Pendiri Bank di Indonesia ini Punya Cucu Kini Jadi Capres, Dulu Pernah Berjuang Lawan Belanda dari Segi Ekonomi
Kisah pendiri bank sentral pertama di Indonesia yang merupakan kakek dari salah satu capres di Pemilu 2024.
Kisah pendiri bank sentral pertama di Indonesia yang merupakan kakek dari salah satu capres di Pemilu 2024.
Pendiri Bank di Indonesia ini Punya Cucu Kini Jadi Capres, Dulu Pernah Berjuang Lawan Belanda dari Segi Ekonomi
Bagi sebagian orang mungkin masih asing ketika mendengar nama Margono Djojohadikoesoemo.Dia adalah pendiri dari Bank Negara Indonesia (BNI). Margono dulu menginisiasi pendirian bank sentral pertama di Indonesia untuk melawan Belanda dari penjajahan ekonomi.
Margono adalah kakek dari salah satu calon presiden (capres) untuk Pemilu 2024 mendatang, yakni Prabowo Subianto.
Simak ulasan selengkapnya:
Sosok Margono Djojohadikoesoemo
Raden Mas Margono Djojohadikoesoemo memiliki tiga orang anak laki-laki. Salah satu anaknya yang bernama Soemitro Djojohadikoesoemo merupakan ayah dari Prabowo Subianto.
Bank Negara Indonesia (BNI) didirikan pada tanggal 5 Juli 1946. Bank ini kemudian diresmikan di Yogyakarta pada tanggal 17 Agustus 1946.
Pada saat itu, Margono selaku Ketua Dewan Pertimbangan Agung berpendapat jika Indonesia perlu mendirikan bank sentral sendiri bukan hasil warisan dari bank asing.
Margono sempat mendapat tentangan dari Menteri Kemakmuran pada saat itu, yakni Soerachman.
Namun, Margono getol memperjuangkan gagasannya untuk mendirikan bank milik pemerintah sendiri.
Pemikiran tersebut didasarkan dengan kembalinya Belanda ke Indonesia yang disebut akan kembali menghidupkan De Javasche Bank (DJB) buatan negeri kincir angin tersebut.

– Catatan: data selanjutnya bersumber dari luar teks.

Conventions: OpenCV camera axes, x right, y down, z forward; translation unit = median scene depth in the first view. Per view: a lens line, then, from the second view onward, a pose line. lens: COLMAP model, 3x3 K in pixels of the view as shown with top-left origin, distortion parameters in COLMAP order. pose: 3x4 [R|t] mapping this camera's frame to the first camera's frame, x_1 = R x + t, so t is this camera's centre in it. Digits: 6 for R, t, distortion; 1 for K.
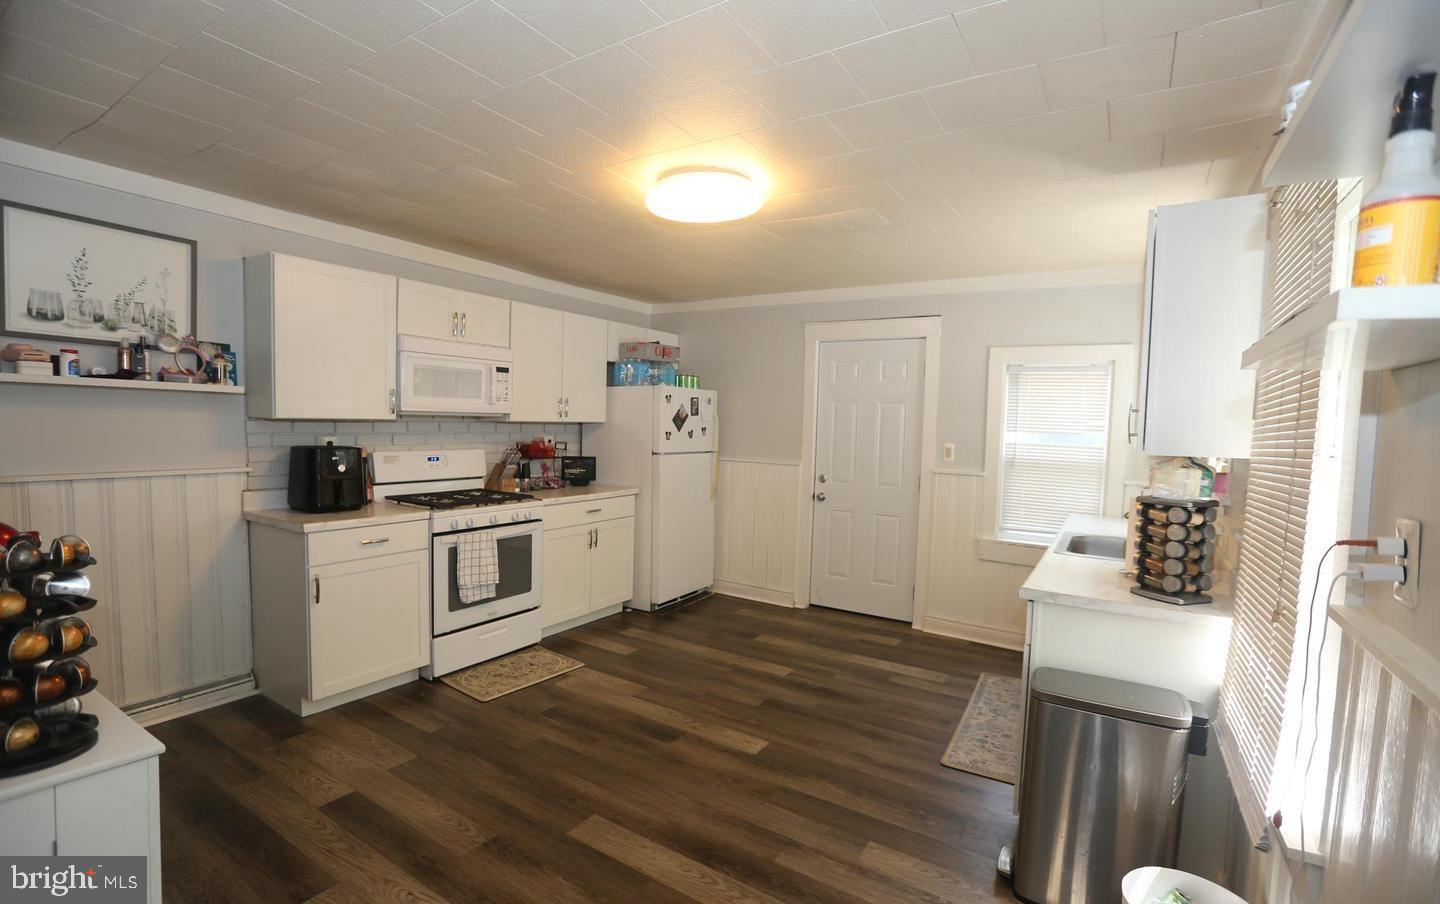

Keberadaan DJB dianggap bisa mengancam kedaulatan ekonomi negara.
Terlebih, pada saat itu DJB disebut hendak mencetak dan mengedarkan uang buatan Belanda untuk mengacaukan ekonomi Indonesia.
Karena wacana tersebut, Margono pun bergerak cepat dan meminta restu dari Presiden Soekarno dan wakilnya, Mohammad Hatta.
Di masa awal berdiri, BNI harus bertempur melawan Belanda dari segi ekonomi karena adanya ekspansi DJB.
Pada saat itu, bisa dibilang jika BNI difungsikan sebagai ujung tombak pertempuran Indonesia dan Belanda di sektor ekonomi.
Modal awal dari pendirian BNI sendiri disebut berasal dari patungan rakyat. Margono pun ditunjuk sebagai Direktur Utama BNI.
Selama Margono menjadi dirut Bank BNI, pada 1970, status hukum Bank BNI dinaikkan menjadi persero.
Hingga akhir tahun 2022, BNI sudah memiliki 195 unit kantor cabang dan 16.125 unit ATM yang tersebar di seantero Indonesia.
Bank ini juga memiliki kantor di Kota New York, London, Seoul, Tokyo, Hong Kong, Singapura, Osaka, dan Amsterdam.
Margono Djojohadikusomo meninggal dunia pada tanggal 25 Juli 1978 di Jakarta. Jasadnya kemudian dikebumikan di pemakaman keluarga di Dawuhan, Banyumas, Jawa Tengah.